Cromford Canal Walk
Buckland Hollow Tunnel (Excavator Pub) to Ripley Road Bridge
Sunday 7th Sept 2009
My last visit to the Cromford Canal was back in April when I walked the Missing Link with Tilly, exploring the stretch from Watstendwell Station to The Excavator Pub at Buckland Hollow.
With another Sunday available we decided to try and walk the line a bit further, but had been warned that this section gets pretty indistinct. Ideally, I would have bought an OS map but sadly I wasn't very prepared and instead opted for a close examination of the Google Earth images accessed via the Friends of Cromford Canal website. I then made a couple of rough maps on some A4 paper and hoped for the best.
Tilly was nursing a sore ankle so we decided to tackle it in little stages, returning to the car at frequent intervals and try to leapfrog along the line.
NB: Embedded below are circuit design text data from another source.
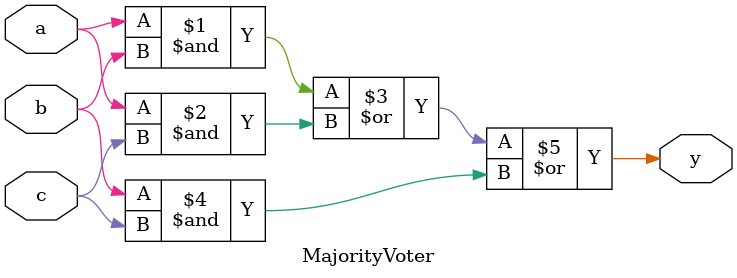
<source format=v>
module MajorityVoter(
    input a,b,c,
    output y
);
assign y = (a & b) | (a & c) | (b & c);
endmodule
</source>
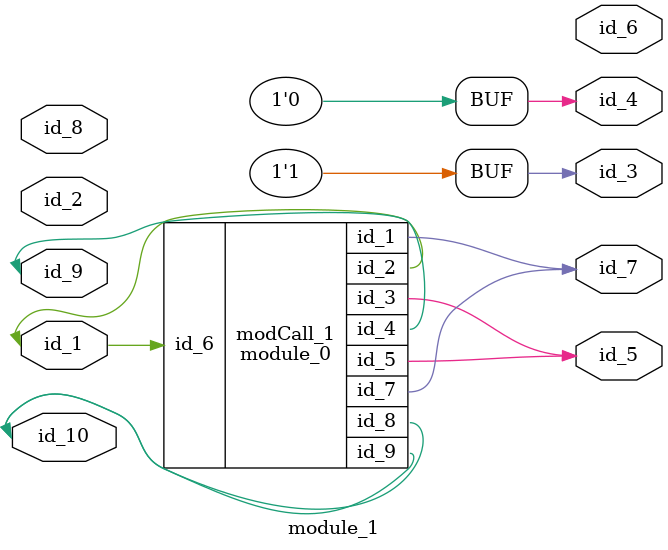
<source format=v>
module module_0 (
    id_1,
    id_2,
    id_3,
    id_4,
    id_5,
    id_6,
    id_7,
    id_8,
    id_9
);
  output wire id_9;
  inout wire id_8;
  output wire id_7;
  input wire id_6;
  output wire id_5;
  inout wire id_4;
  output wire id_3;
  inout wire id_2;
  output wire id_1;
  wire id_10;
  ;
endmodule
module module_1 (
    id_1,
    id_2,
    id_3,
    id_4,
    id_5,
    id_6,
    id_7,
    id_8,
    id_9,
    id_10
);
  inout wire id_10;
  inout wire id_9;
  input wire id_8;
  output wire id_7;
  output wire id_6;
  output wire id_5;
  output reg id_4;
  output reg id_3;
  input wire id_2;
  inout wire id_1;
  initial begin : LABEL_0
    id_3 <= 1;
    id_4 <= -1'd0;
  end
  module_0 modCall_1 (
      id_7,
      id_1,
      id_5,
      id_9,
      id_5,
      id_1,
      id_7,
      id_10,
      id_10
  );
endmodule

</source>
We therefore parked up in the Excavator Pub car park and set off under the railway bridge, which once spanned the cut. With a bit of imagination the line of the canal is reasonably clear in this area, striding out in a straight line between the trees, all filled in with rubble as it heads towards a large farm.
One problem with following a long extinct canal track is that it is very easy to get the levels slightly wrong and as we approached the farm the canal bed appeared to have been obliterated by the digging out of a fishing lake. Imagine our surprise when we spied, sitting at the far end of the lake, a perfect example of a canal bridge, all you need is a narrowboat to complete the scene. Far from merely infilling that canal the debris has been mounded up about 20 feet - but infill is easy to remove..
Beyond this lake the line is completely lost as it makes its way over meadowland, at which point we returned to the car and drove round to Bridle Lane with its cluster of what must have been old canal side houses. The bridge at Bridle Lane has been lowered, but the water pipe continues to arch its way over the canal bed. From Bridle Lane the towpath side of the canal is well defined in concrete and, given its remoteness, few obstructions have been placed in its course.
This length remains in water, with a steady flow draining out of the Butterley Tunnel and into the nearby streams via a couple of side sluices. To render this navigable one would only have to close the sluice gates (and pray the the banks hold!).
The next major structure is the road bridge at Hartsey Hill. The canal bed is remarkably clear at this point save a low level water pipe. Redirecting this at a higher level would appear to be a relatively simple job.
With the towpath deteriorating we approached a substantial house, with what appears to be a well maintained landing stage. However, this is the journey's end for now as forward progress was blocked by the towering ramparts of the A610 Ripley Road. This structure was built in the 1960's, presumably at the same time Bull Bridge Aqueduct was destroyed lower down the valley. The watercourse is now reduced to a couple of meagre looking concrete pipes navigable only by adventerous ducks and rats. Whilst it is a significant obstacle, the embankment is made of earth and it should be possible to bore a tunnel through without disturbing the traffic racing far above.